> **Exercise goal**
Render the data as a JSON list of strings with one string per line, starting at the line containing "Addison, TX" and running through the last line of the data, both ends included. Leave out the pictures and any blank lines.

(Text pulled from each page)

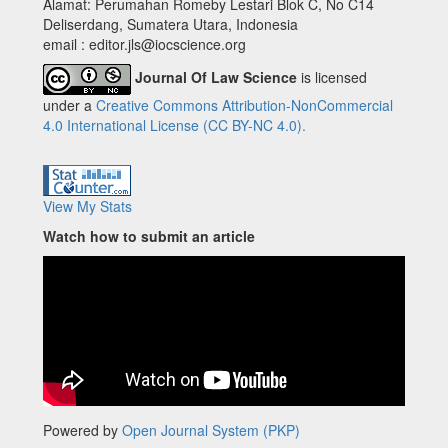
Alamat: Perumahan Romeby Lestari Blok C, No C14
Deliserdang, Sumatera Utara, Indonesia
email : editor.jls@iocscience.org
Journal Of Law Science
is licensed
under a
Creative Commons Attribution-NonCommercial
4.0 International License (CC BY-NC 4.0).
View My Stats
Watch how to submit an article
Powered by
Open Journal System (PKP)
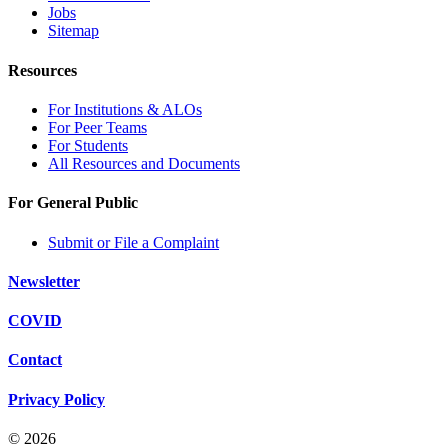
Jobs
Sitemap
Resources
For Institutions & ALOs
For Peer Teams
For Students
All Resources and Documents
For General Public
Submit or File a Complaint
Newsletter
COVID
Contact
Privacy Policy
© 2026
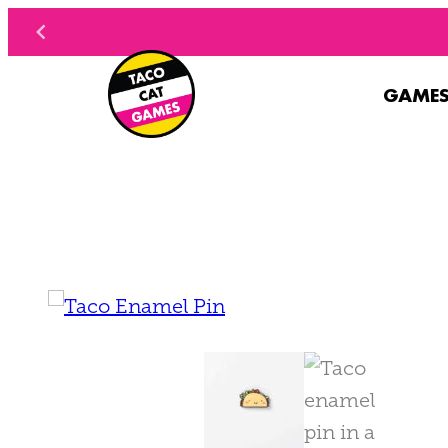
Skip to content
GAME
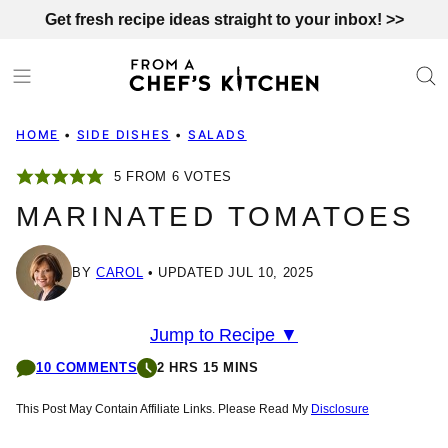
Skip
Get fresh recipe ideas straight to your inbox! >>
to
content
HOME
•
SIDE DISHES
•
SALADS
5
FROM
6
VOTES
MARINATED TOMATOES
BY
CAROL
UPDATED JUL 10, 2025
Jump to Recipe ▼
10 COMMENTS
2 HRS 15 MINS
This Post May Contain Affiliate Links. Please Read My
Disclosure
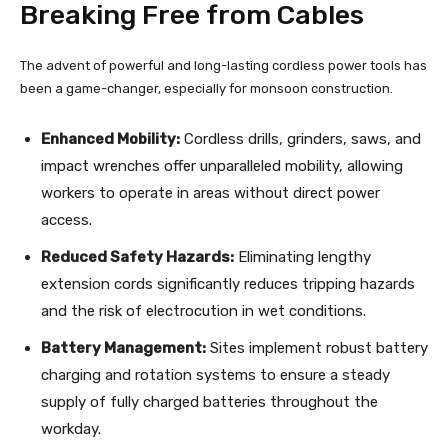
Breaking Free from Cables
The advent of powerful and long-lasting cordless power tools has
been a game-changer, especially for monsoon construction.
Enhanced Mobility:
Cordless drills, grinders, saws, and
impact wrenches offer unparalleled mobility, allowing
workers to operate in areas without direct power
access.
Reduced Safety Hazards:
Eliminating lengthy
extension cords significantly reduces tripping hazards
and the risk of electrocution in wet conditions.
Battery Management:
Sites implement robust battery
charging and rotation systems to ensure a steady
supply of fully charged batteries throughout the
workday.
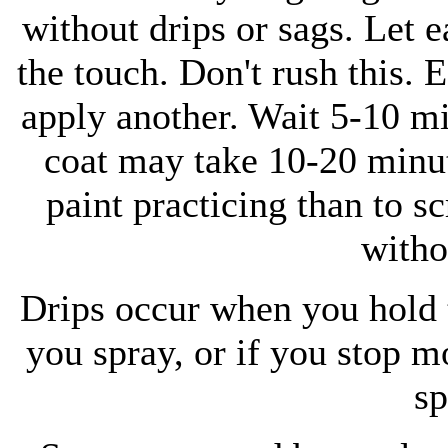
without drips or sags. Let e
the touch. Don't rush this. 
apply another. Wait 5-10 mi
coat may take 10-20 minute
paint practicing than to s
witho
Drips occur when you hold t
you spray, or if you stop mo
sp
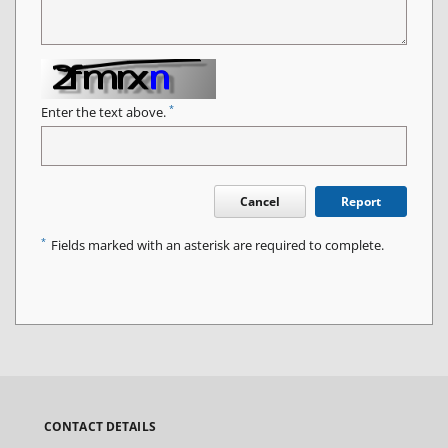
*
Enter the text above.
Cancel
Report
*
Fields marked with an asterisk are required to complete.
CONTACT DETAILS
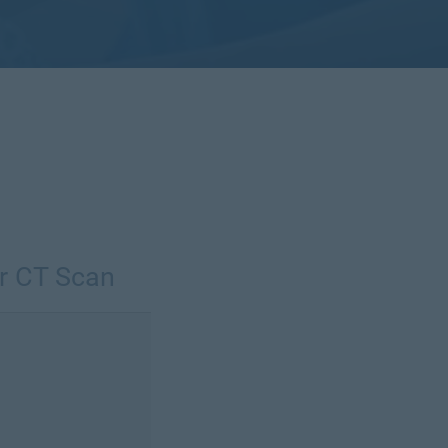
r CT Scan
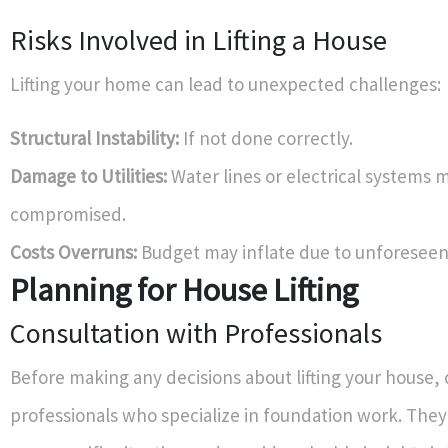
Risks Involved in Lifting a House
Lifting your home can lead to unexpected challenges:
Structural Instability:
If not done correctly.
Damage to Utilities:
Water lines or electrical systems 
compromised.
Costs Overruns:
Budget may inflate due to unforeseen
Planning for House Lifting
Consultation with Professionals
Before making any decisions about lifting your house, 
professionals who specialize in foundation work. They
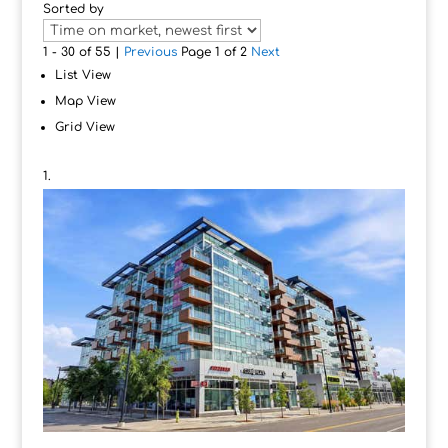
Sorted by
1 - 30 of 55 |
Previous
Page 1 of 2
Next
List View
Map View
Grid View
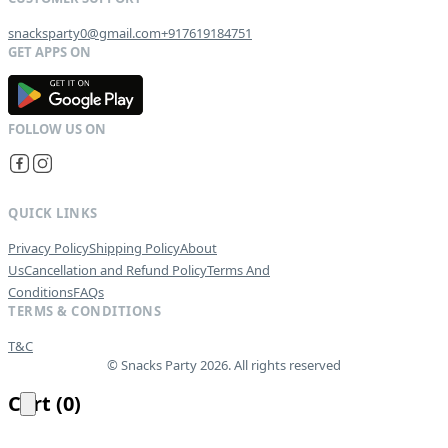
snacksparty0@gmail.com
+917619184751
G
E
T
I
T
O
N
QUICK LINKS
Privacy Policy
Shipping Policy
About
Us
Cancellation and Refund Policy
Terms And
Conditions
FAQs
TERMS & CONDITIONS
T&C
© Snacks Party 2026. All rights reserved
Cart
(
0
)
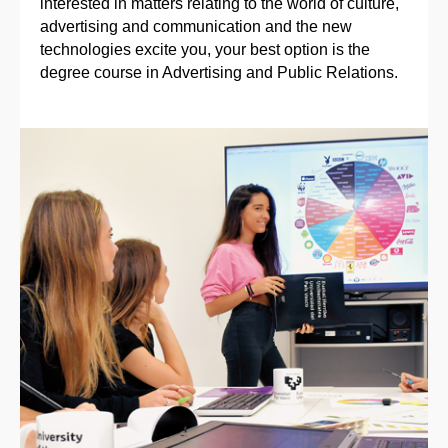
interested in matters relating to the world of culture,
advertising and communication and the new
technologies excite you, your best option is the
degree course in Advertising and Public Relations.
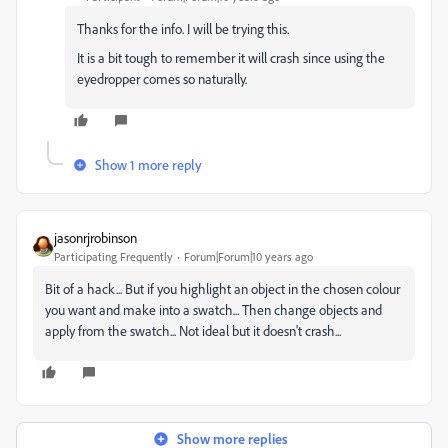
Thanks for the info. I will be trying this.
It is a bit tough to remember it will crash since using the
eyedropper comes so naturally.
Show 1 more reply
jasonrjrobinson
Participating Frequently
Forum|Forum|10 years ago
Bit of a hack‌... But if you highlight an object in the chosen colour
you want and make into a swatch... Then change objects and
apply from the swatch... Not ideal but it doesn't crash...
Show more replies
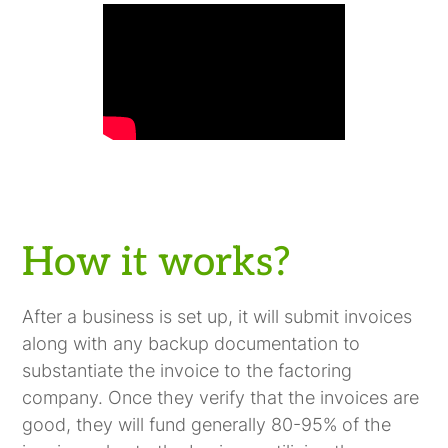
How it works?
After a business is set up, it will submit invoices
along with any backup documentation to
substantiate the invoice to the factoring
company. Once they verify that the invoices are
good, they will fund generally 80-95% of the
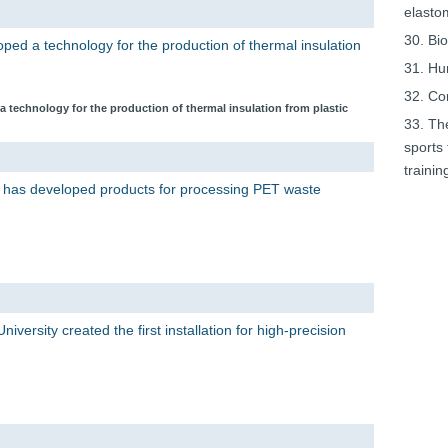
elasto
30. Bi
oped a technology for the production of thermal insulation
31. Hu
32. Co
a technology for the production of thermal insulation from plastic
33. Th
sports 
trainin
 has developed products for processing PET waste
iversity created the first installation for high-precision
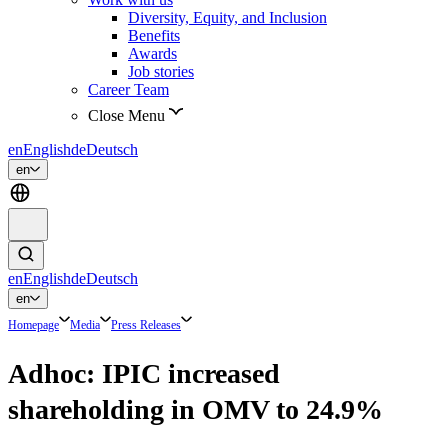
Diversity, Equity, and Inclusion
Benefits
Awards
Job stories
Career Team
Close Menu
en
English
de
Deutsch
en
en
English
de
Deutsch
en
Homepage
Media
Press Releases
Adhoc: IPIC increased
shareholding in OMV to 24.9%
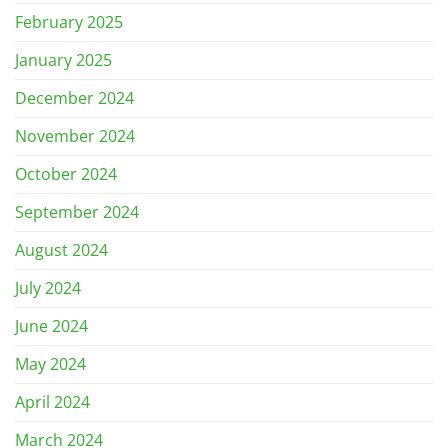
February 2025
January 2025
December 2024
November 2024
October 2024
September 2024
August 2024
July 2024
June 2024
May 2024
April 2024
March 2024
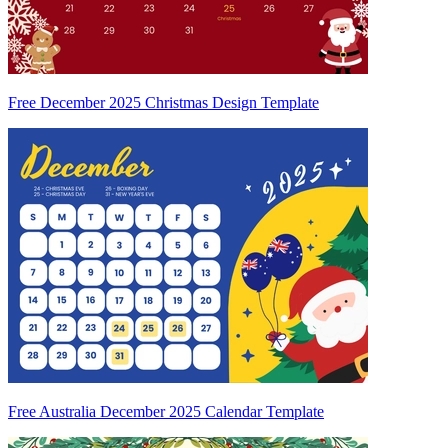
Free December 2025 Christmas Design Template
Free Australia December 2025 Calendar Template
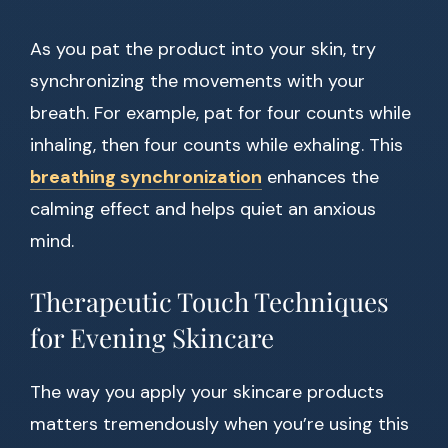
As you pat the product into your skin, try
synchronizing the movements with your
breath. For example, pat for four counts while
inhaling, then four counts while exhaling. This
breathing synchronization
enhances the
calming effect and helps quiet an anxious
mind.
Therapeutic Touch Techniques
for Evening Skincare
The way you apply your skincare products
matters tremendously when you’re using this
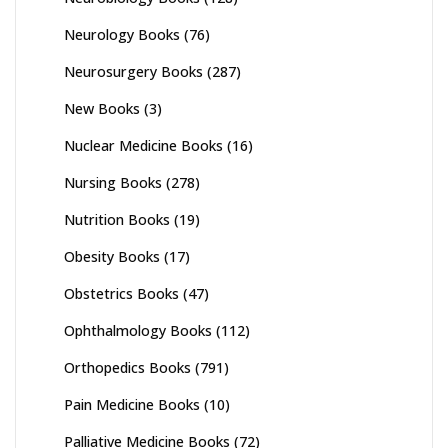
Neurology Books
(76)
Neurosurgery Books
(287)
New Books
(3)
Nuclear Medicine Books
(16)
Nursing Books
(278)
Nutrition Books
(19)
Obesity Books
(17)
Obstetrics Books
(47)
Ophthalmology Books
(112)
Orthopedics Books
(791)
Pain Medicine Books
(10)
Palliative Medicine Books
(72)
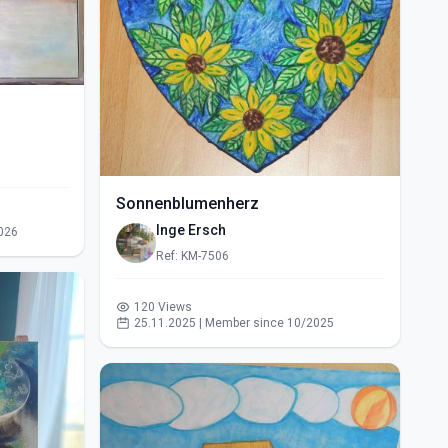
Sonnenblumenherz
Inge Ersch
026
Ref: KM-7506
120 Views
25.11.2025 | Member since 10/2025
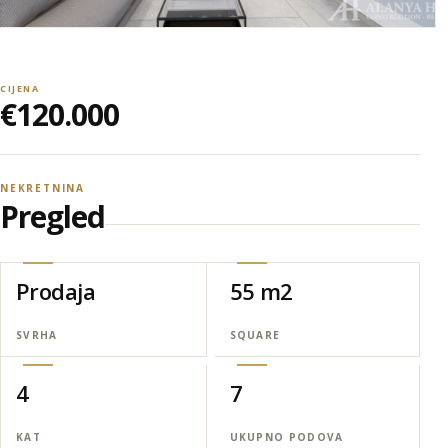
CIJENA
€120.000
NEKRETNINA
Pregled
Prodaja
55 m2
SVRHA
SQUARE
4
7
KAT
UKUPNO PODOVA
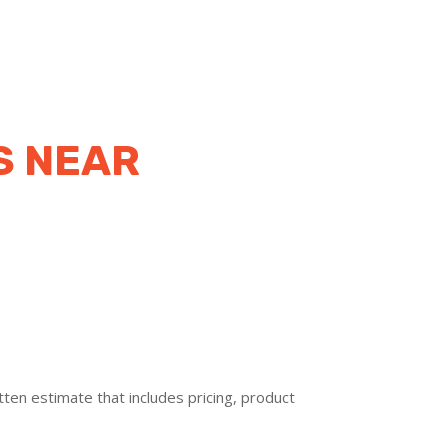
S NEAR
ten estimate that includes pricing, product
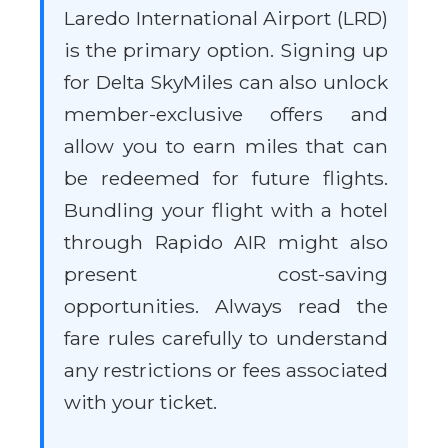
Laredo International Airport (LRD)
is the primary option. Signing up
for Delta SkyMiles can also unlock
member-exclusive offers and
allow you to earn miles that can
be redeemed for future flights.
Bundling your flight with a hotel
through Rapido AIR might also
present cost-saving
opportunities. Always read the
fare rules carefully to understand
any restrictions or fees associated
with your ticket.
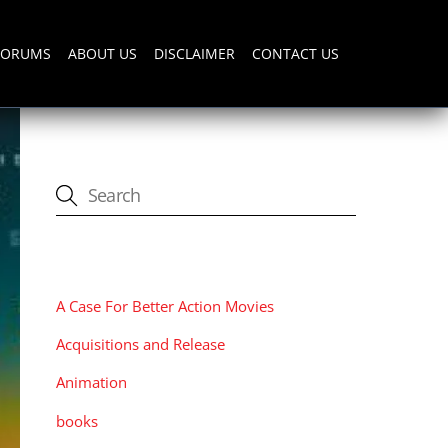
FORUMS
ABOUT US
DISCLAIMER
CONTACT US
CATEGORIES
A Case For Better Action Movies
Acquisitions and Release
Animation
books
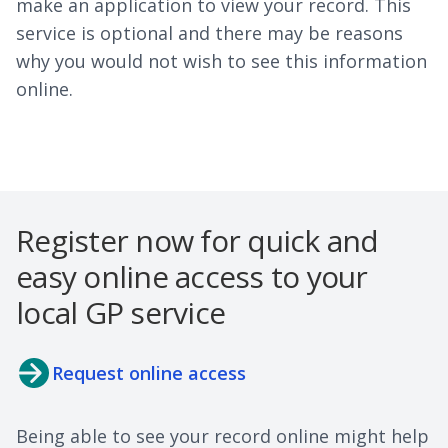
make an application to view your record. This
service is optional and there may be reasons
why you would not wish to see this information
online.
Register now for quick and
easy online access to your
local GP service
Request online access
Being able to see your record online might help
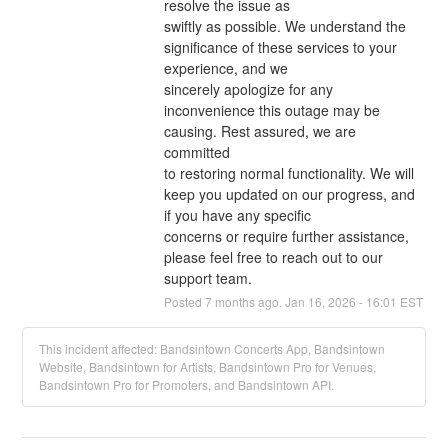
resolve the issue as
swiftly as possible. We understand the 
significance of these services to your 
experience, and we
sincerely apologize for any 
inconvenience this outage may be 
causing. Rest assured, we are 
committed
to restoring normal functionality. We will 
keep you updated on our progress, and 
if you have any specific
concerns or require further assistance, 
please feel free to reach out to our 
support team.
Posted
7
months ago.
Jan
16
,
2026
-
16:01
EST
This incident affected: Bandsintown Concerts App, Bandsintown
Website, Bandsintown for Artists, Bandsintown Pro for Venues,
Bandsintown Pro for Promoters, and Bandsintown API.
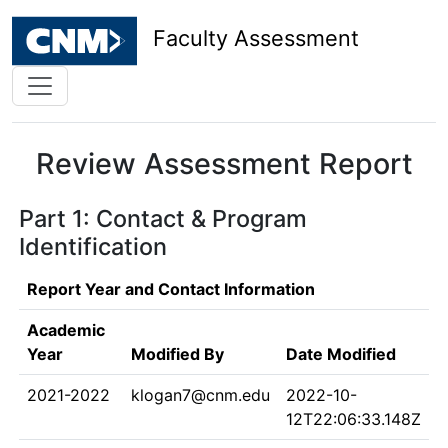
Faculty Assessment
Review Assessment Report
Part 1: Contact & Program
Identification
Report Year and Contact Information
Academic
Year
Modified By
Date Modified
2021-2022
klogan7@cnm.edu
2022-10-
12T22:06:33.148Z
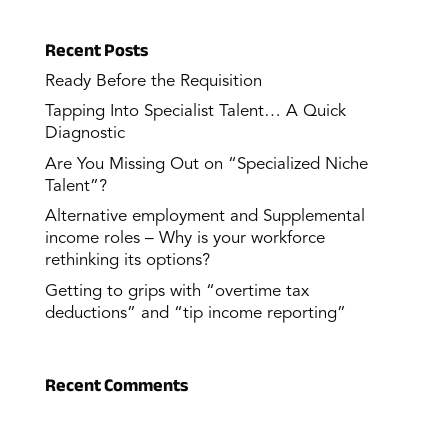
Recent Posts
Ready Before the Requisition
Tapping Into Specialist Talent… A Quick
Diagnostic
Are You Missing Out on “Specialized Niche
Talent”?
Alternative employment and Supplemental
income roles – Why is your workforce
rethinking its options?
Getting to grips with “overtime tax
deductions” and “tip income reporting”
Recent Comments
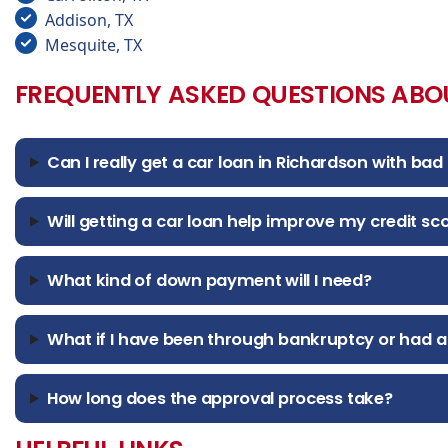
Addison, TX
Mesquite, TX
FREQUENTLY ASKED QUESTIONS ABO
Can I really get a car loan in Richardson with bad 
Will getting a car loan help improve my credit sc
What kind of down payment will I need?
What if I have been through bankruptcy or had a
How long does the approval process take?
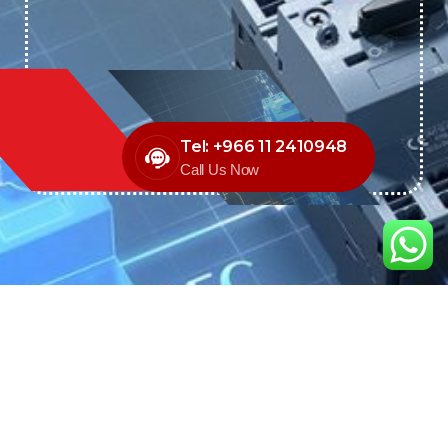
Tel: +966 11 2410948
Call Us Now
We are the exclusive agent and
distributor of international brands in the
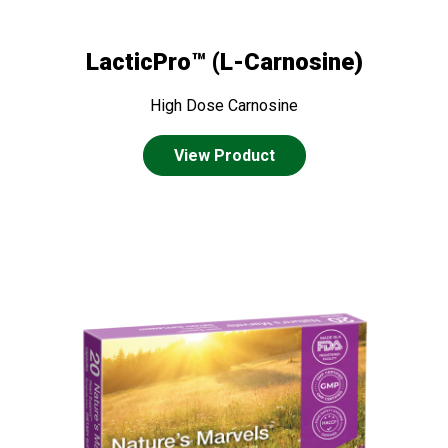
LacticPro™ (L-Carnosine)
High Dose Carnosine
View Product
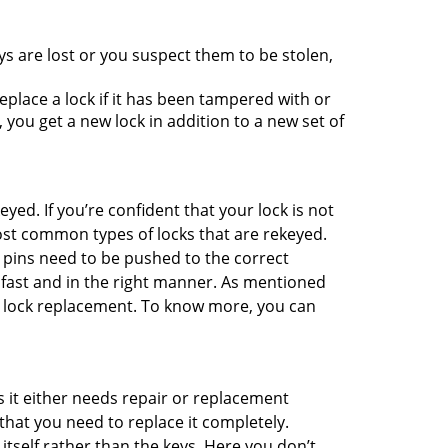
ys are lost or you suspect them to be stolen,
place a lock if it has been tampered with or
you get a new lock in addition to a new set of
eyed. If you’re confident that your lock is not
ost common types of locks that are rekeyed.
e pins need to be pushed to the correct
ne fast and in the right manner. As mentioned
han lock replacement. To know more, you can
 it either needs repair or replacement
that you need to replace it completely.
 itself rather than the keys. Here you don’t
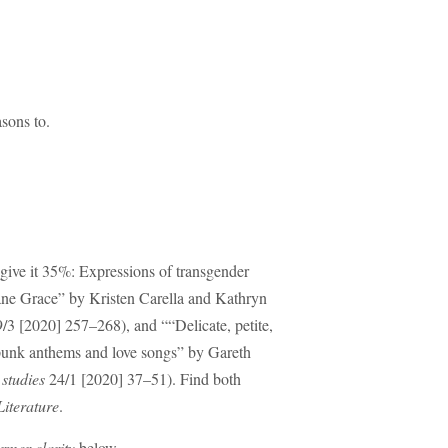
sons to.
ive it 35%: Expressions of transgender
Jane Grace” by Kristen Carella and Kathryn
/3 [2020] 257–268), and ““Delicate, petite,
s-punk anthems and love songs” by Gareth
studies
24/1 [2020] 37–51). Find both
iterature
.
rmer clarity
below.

> **Result for this exercise**
[
  "Addison, TX",
  "Mesquite, TX",
  "FREQUENTLY ASKED QUESTIONS ABO",
  "Can I really get a car loan in Richardson with bad ",
  "Will getting a car loan help improve my credit sc",
  "What kind of down payment will I need?",
  "What if I have been through bankruptcy or had a",
  "How long does the approval process take?",
  "Tel: +966 11 2410948",
  "Call Us Now",
  "We are the exclusive agent and",
  "distributor of international brands in the",
  "LacticPro™ (L-Carnosine)",
  "High Dose Carnosine",
  "View Product",
  "ys are lost or you suspect them to be stolen,",
  "place a lock if it has been tampered with or",
  "you get a new lock in addition to a new set of",
  "eyed. If you’re confident that your lock is not",
  "ost common types of locks that are rekeyed.",
  "e pins need to be pushed to the correct",
  "ne fast and in the right manner. As mentioned",
  "han lock replacement. To know more, you can",
  " it either needs repair or replacement",
  "that you need to replace it completely.",
  " itself rather than the keys. Here you don’t",
  "sons to.",
  "ive it 35%: Expressions of transgender",
  "Jane Grace” by Kristen Carella and Kathryn",
  "/3 [2020] 257–268), and ““Delicate, petite,",
  "s-punk anthems and love songs” by Gareth",
  "studies",
  "24/1 [2020] 37–51). Find both",
  "iterature",
  ".",
  "rmer clarity",
  "below."
]